[Data items]
★ ★ ★

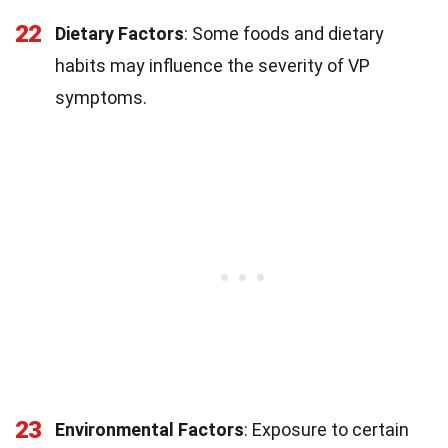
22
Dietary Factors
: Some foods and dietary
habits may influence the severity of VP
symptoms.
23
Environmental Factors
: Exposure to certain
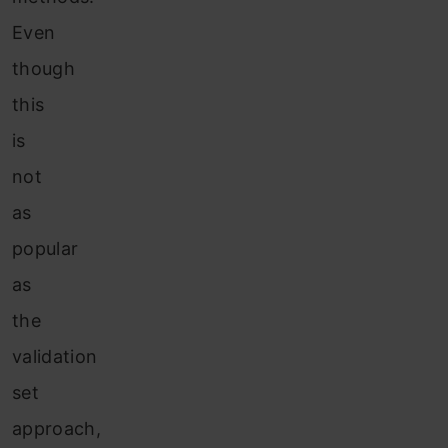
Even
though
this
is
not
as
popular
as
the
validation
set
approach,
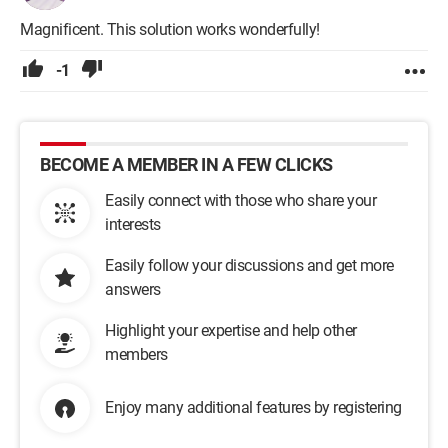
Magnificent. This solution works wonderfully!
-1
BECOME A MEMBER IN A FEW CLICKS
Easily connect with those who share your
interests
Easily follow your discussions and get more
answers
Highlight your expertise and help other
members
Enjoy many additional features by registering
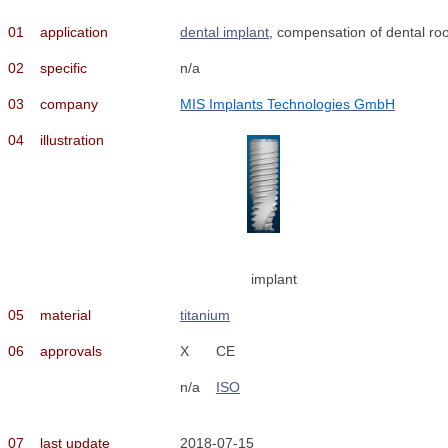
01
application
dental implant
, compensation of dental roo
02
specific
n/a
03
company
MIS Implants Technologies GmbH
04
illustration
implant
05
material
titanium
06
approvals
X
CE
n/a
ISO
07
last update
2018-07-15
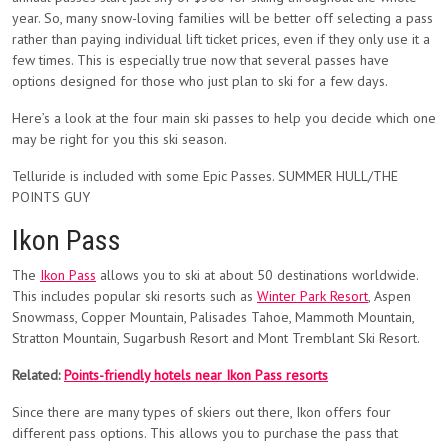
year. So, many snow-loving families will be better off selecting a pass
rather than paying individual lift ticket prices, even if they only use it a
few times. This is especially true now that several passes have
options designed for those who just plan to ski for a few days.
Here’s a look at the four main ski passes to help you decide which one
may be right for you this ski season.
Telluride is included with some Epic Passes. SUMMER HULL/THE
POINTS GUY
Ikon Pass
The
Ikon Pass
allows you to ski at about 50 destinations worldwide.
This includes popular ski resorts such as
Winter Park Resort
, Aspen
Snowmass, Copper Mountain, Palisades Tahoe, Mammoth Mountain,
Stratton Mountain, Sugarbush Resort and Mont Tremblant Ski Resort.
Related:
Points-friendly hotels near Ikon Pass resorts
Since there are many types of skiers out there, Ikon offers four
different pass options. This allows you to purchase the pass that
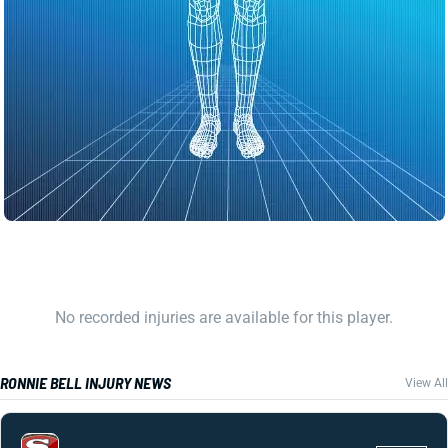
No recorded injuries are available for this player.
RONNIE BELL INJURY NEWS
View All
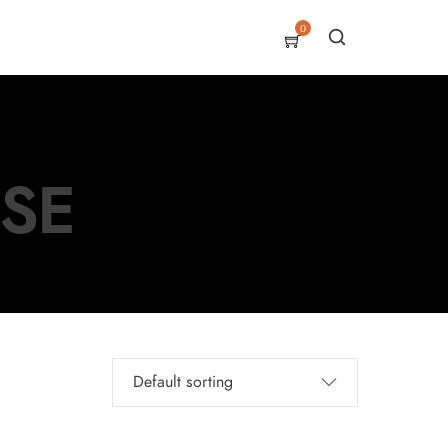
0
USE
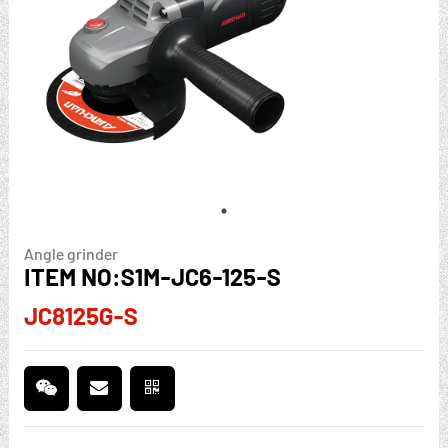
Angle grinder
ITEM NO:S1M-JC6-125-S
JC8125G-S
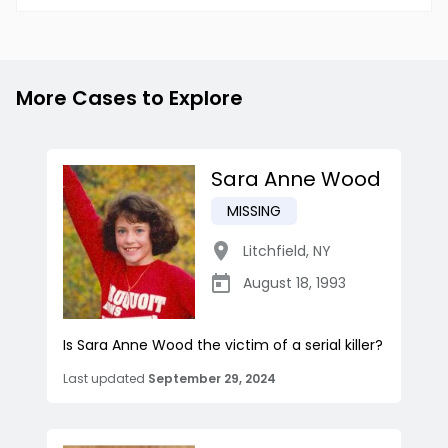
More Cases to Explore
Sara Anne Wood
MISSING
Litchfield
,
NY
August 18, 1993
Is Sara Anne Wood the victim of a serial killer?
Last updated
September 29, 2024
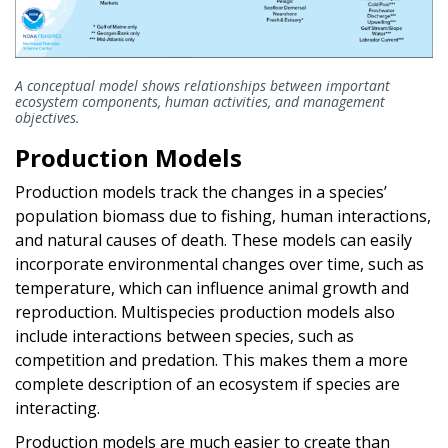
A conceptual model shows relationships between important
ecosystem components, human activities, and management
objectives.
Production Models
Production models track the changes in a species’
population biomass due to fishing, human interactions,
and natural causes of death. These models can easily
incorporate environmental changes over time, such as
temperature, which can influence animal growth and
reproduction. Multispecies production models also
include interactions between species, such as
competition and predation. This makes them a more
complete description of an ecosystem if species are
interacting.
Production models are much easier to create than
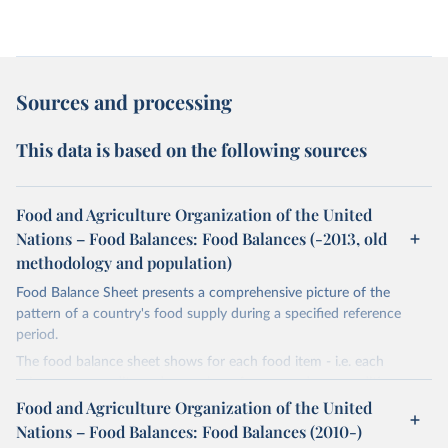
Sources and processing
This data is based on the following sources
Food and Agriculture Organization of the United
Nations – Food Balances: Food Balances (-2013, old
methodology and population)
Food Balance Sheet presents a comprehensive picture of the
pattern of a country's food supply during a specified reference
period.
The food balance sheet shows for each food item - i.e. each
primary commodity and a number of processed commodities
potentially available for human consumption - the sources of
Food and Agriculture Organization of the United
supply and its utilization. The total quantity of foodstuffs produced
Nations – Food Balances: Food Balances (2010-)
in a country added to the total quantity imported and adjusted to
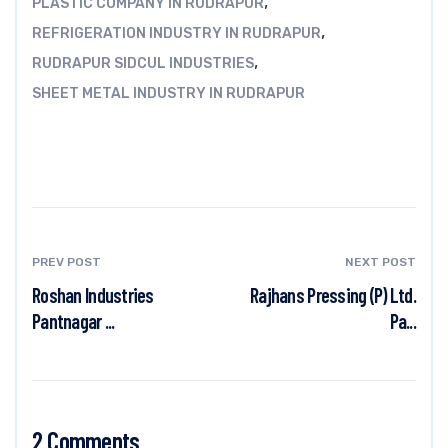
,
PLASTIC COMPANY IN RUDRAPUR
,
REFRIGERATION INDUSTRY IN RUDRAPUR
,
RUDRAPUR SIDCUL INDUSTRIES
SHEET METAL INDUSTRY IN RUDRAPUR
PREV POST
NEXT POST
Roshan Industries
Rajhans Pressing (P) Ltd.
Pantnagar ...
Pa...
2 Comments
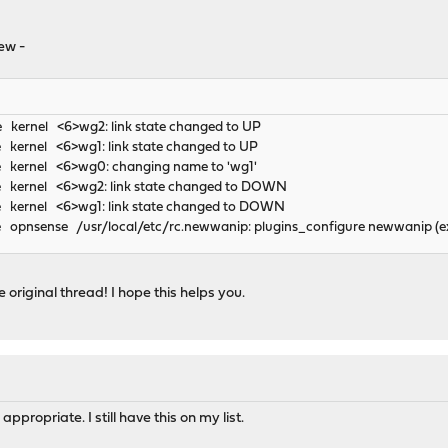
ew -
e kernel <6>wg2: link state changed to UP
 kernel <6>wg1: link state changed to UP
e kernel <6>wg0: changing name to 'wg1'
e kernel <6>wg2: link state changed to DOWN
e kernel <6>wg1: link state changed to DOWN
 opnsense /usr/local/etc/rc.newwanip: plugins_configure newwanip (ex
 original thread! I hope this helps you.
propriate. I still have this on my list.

★ ★ ★

● TASK OBJECTIVE:
All records above are to be printed exactly, minus the pictures they contain.

● THE ANSWER:
22
Dietary Factors
: Some foods and dietary
habits may influence the severity of VP
symptoms.
23
Environmental Factors
: Exposure to certain
Even
though
this
is
not
as
popular
as
the
validation
set
approach,
Magnificent. This solution works wonderfully!
-1
BECOME A MEMBER IN A FEW CLICKS
Easily connect with those who share your
interests
Easily follow your discussions and get more
answers
Highlight your expertise and help other
members
Enjoy many additional features by registering
01
application
dental implant
, compensation of dental roo
02
specific
n/a
03
company
MIS Implants Technologies GmbH
04
illustration
implant
05
material
titanium
06
approvals
X
CE
n/a
ISO
07
last update
2018-07-15
year. So, many snow-loving families will be better off selecting a pass
rather than paying individual lift ticket prices, even if they only use it a
few times. This is especially true now that several passes have
options designed for those who just plan to ski for a few days.
Here’s a look at the four main ski passes to help you decide which one
may be right for you this ski season.
Telluride is included with some Epic Passes. SUMMER HULL/THE
POINTS GUY
Ikon Pass
The
Ikon Pass
allows you to ski at about 50 destinations worldwide.
This includes popular ski resorts such as
Winter Park Resort
, Aspen
Snowmass, Copper Mountain, Palisades Tahoe, Mammoth Mountain,
Stratton Mountain, Sugarbush Resort and Mont Tremblant Ski Resort.
Related:
Points-friendly hotels near Ikon Pass resorts
Since there are many types of skiers out there, Ikon offers four
different pass options. This allows you to purchase the pass that
No recorded injuries are available for this player.
RONNIE BELL INJURY NEWS
View All
0
USE
Angle grinder
ITEM NO:S1M-JC6-125-S
JC8125G-S
More Cases to Explore
Sara Anne Wood
MISSING
Litchfield
,
NY
August 18, 1993
Is Sara Anne Wood the victim of a serial killer?
Last updated
September 29, 2024
A conceptual model shows relationships between important
ecosystem components, human activities, and management
objectives.
Production Models
Production models track the changes in a species’
population biomass due to fishing, human interactions,
and natural causes of death. These models can easily
incorporate environmental changes over time, such as
temperature, which can influence animal growth and
reproduction. Multispecies production models also
include interactions between species, such as
competition and predation. This makes them a more
complete description of an ecosystem if species are
interacting.
Production models are much easier to create than
Sources and processing
This data is based on the following sources
Food and Agriculture Organization of the United
Nations – Food Balances: Food Balances (-2013, old
methodology and population)
Food Balance Sheet presents a comprehensive picture of the
pattern of a country's food supply during a specified reference
period.
The food balance sheet shows for each food item - i.e. each
primary commodity and a number of processed commodities
potentially available for human consumption - the sources of
Food and Agriculture Organization of the United
supply and its utilization. The total quantity of foodstuffs produced
Nations – Food Balances: Food Balances (2010-)
in a country added to the total quantity imported and adjusted to
,
PLASTIC COMPANY IN RUDRAPUR
,
REFRIGERATION INDUSTRY IN RUDRAPUR
,
RUDRAPUR SIDCUL INDUSTRIES
SHEET METAL INDUSTRY IN RUDRAPUR
PREV POST
NEXT POST
Roshan Industries
Rajhans Pressing (P) Ltd.
Pantnagar ...
Pa...
2 Comments
ew -
e kernel <6>wg2: link state changed to UP
 kernel <6>wg1: link state changed to UP
e kernel <6>wg0: changing name to 'wg1'
e kernel <6>wg2: link state changed to DOWN
e kernel <6>wg1: link state changed to DOWN
 opnsense /usr/local/etc/rc.newwanip: plugins_configure newwanip (ex
 original thread! I hope this helps you.
propriate. I still have this on my list.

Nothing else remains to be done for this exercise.